| Directions for this task |
In every row below, replace "the photo" with "the image" and leave every other part of the lines unchanged. Leave the pictures out of your answer.

| Data section |
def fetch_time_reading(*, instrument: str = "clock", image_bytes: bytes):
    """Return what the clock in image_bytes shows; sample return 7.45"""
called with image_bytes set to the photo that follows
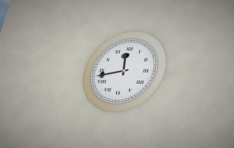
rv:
11.43
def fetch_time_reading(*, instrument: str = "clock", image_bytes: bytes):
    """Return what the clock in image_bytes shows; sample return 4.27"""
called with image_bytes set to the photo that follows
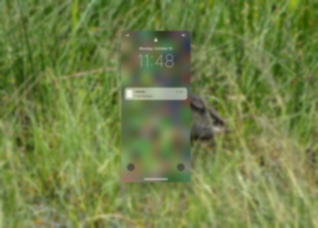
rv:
11.48
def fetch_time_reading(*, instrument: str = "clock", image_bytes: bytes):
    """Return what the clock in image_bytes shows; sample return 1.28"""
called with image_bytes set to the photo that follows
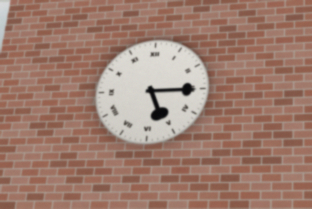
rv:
5.15
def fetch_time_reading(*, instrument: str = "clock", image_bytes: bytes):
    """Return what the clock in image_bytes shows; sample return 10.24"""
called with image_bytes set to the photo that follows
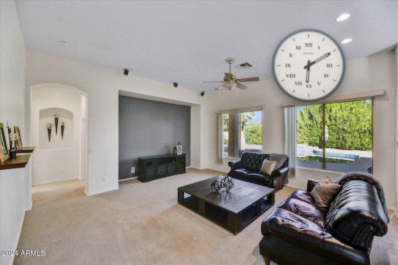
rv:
6.10
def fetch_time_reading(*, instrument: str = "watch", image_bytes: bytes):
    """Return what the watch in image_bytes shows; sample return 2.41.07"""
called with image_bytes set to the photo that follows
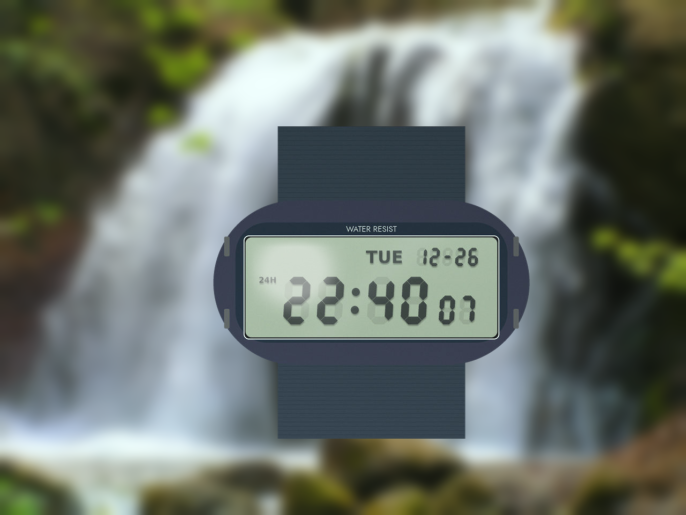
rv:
22.40.07
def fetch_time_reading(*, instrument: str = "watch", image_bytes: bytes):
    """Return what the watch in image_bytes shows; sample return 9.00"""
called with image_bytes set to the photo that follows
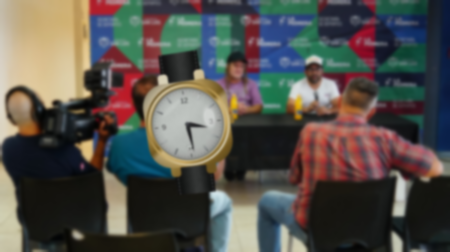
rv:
3.29
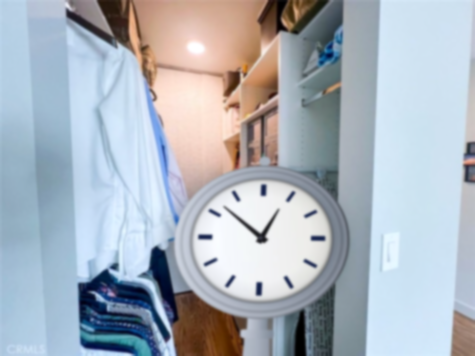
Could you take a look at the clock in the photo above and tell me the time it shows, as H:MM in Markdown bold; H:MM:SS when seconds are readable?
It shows **12:52**
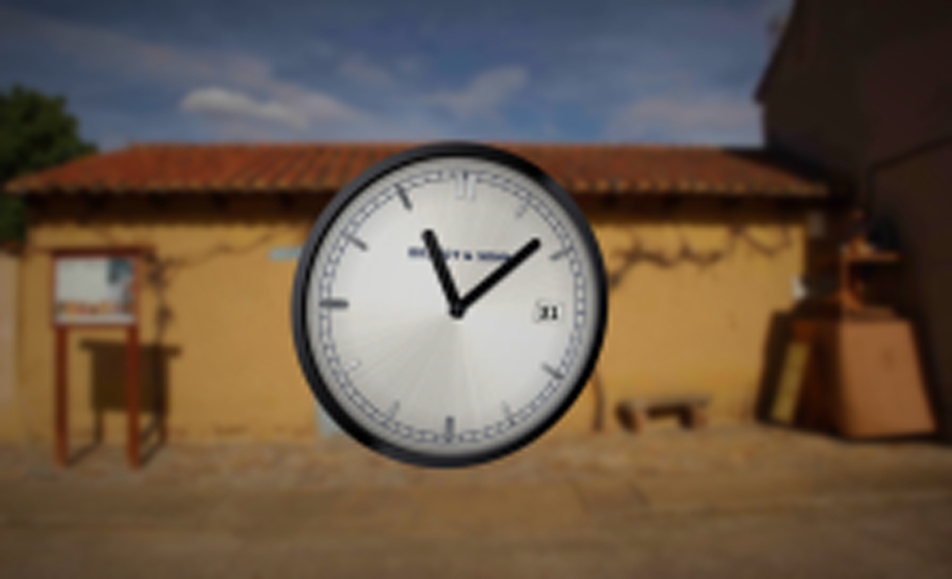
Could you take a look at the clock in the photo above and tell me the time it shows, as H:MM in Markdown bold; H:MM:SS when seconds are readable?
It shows **11:08**
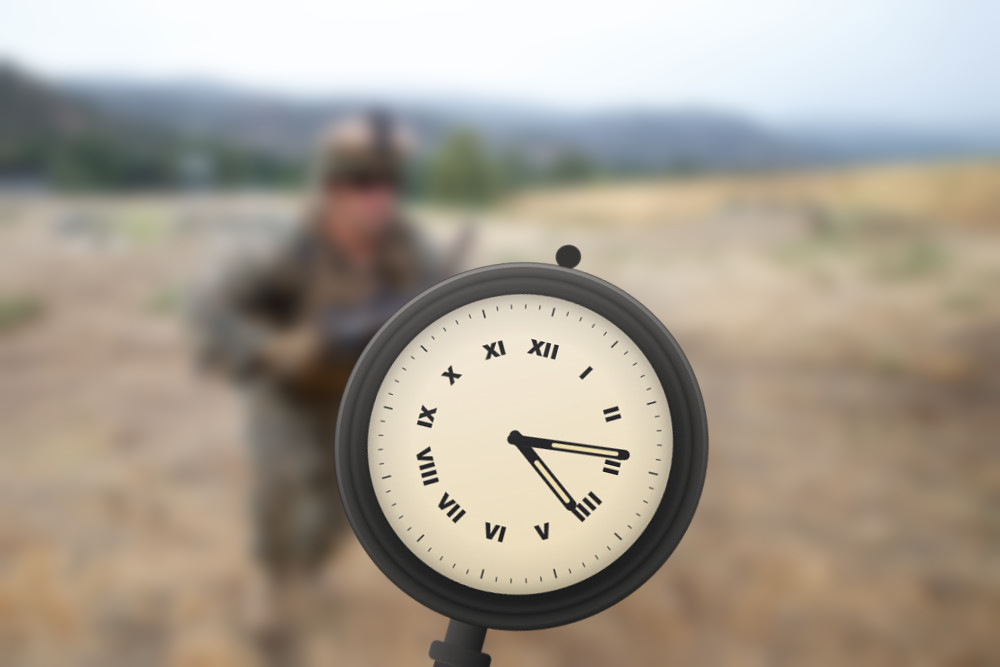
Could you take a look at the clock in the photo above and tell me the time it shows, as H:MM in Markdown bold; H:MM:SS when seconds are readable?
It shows **4:14**
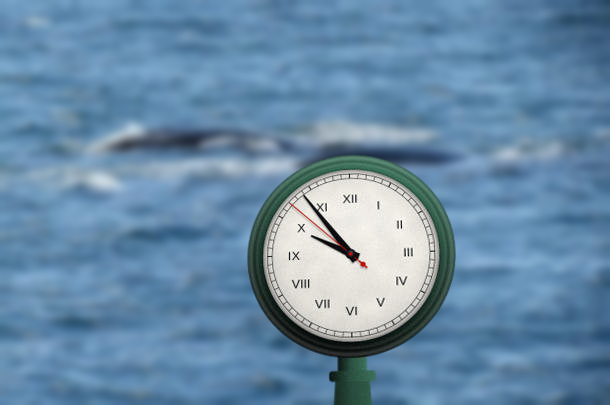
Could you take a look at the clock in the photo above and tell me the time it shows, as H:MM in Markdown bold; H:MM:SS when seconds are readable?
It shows **9:53:52**
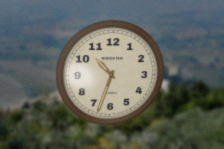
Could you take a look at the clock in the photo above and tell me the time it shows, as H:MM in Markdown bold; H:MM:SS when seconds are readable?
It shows **10:33**
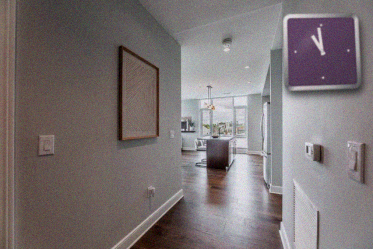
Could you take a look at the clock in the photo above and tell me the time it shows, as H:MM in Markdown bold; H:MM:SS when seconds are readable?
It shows **10:59**
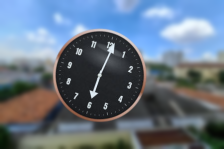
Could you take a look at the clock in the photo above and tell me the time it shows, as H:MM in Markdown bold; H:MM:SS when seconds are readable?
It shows **6:01**
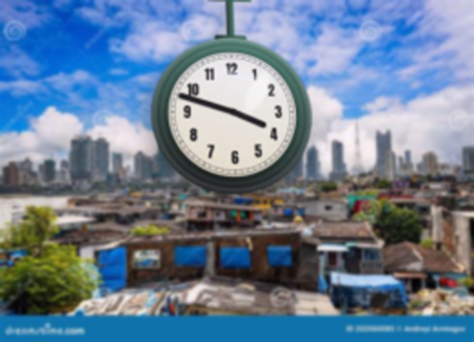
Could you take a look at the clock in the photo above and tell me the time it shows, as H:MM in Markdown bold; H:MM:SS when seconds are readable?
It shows **3:48**
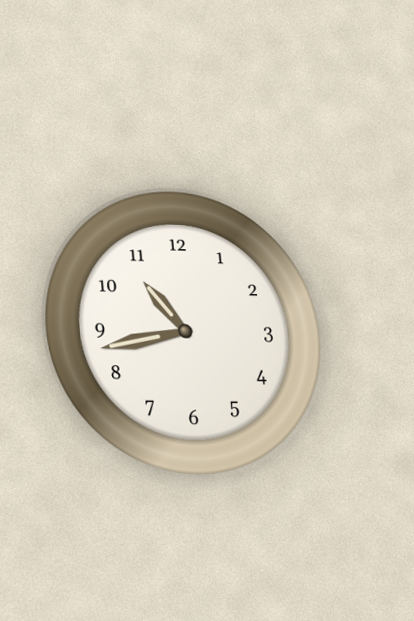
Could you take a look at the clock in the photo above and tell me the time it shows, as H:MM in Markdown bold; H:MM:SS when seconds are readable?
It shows **10:43**
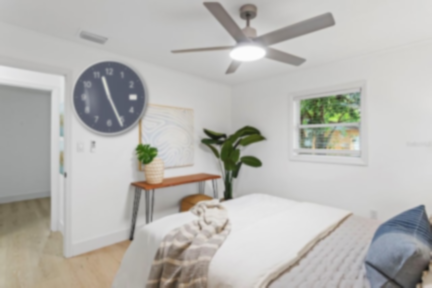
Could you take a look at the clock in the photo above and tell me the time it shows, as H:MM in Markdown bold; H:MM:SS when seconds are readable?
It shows **11:26**
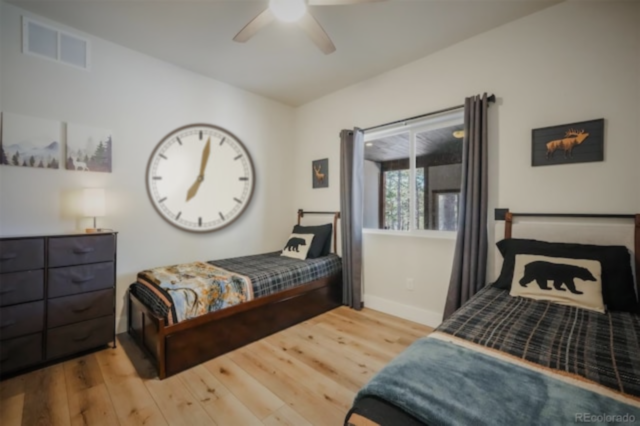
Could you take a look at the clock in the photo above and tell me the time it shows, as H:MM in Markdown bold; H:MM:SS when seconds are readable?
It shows **7:02**
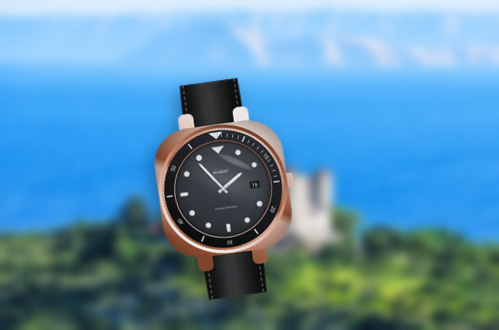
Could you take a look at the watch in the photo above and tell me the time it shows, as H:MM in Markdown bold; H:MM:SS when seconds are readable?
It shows **1:54**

| Answer to the exercise |
def fetch_time_reading(*, instrument: str = "clock", image_bytes: bytes):
    """Return what the clock in image_bytes shows; sample return 7.45"""
called with image_bytes set to the image that follows
rv:
11.43
def fetch_time_reading(*, instrument: str = "clock", image_bytes: bytes):
    """Return what the clock in image_bytes shows; sample return 4.27"""
called with image_bytes set to the image that follows
rv:
11.48
def fetch_time_reading(*, instrument: str = "clock", image_bytes: bytes):
    """Return what the clock in image_bytes shows; sample return 1.28"""
called with image_bytes set to the image that follows
rv:
5.15
def fetch_time_reading(*, instrument: str = "clock", image_bytes: bytes):
    """Return what the clock in image_bytes shows; sample return 10.24"""
called with image_bytes set to the image that follows
rv:
6.10
def fetch_time_reading(*, instrument: str = "watch", image_bytes: bytes):
    """Return what the watch in image_bytes shows; sample return 2.41.07"""
called with image_bytes set to the image that follows
rv:
22.40.07
def fetch_time_reading(*, instrument: str = "watch", image_bytes: bytes):
    """Return what the watch in image_bytes shows; sample return 9.00"""
called with image_bytes set to the image that follows
rv:
3.29
Could you take a look at the clock in the image above and tell me the time it shows, as H:MM in Markdown bold; H:MM:SS when seconds are readable?
It shows **12:52**
Could you take a look at the clock in the image above and tell me the time it shows, as H:MM in Markdown bold; H:MM:SS when seconds are readable?
It shows **11:08**
Could you take a look at the clock in the image above and tell me the time it shows, as H:MM in Markdown bold; H:MM:SS when seconds are readable?
It shows **4:14**
Could you take a look at the clock in the image above and tell me the time it shows, as H:MM in Markdown bold; H:MM:SS when seconds are readable?
It shows **9:53:52**
Could you take a look at the clock in the image above and tell me the time it shows, as H:MM in Markdown bold; H:MM:SS when seconds are readable?
It shows **10:33**
Could you take a look at the clock in the image above and tell me the time it shows, as H:MM in Markdown bold; H:MM:SS when seconds are readable?
It shows **10:59**
Could you take a look at the clock in the image above and tell me the time it shows, as H:MM in Markdown bold; H:MM:SS when seconds are readable?
It shows **6:01**
Could you take a look at the clock in the image above and tell me the time it shows, as H:MM in Markdown bold; H:MM:SS when seconds are readable?
It shows **3:48**
Could you take a look at the clock in the image above and tell me the time it shows, as H:MM in Markdown bold; H:MM:SS when seconds are readable?
It shows **10:43**
Could you take a look at the clock in the image above and tell me the time it shows, as H:MM in Markdown bold; H:MM:SS when seconds are readable?
It shows **11:26**
Could you take a look at the clock in the image above and tell me the time it shows, as H:MM in Markdown bold; H:MM:SS when seconds are readable?
It shows **7:02**
Could you take a look at the watch in the image above and tell me the time it shows, as H:MM in Markdown bold; H:MM:SS when seconds are readable?
It shows **1:54**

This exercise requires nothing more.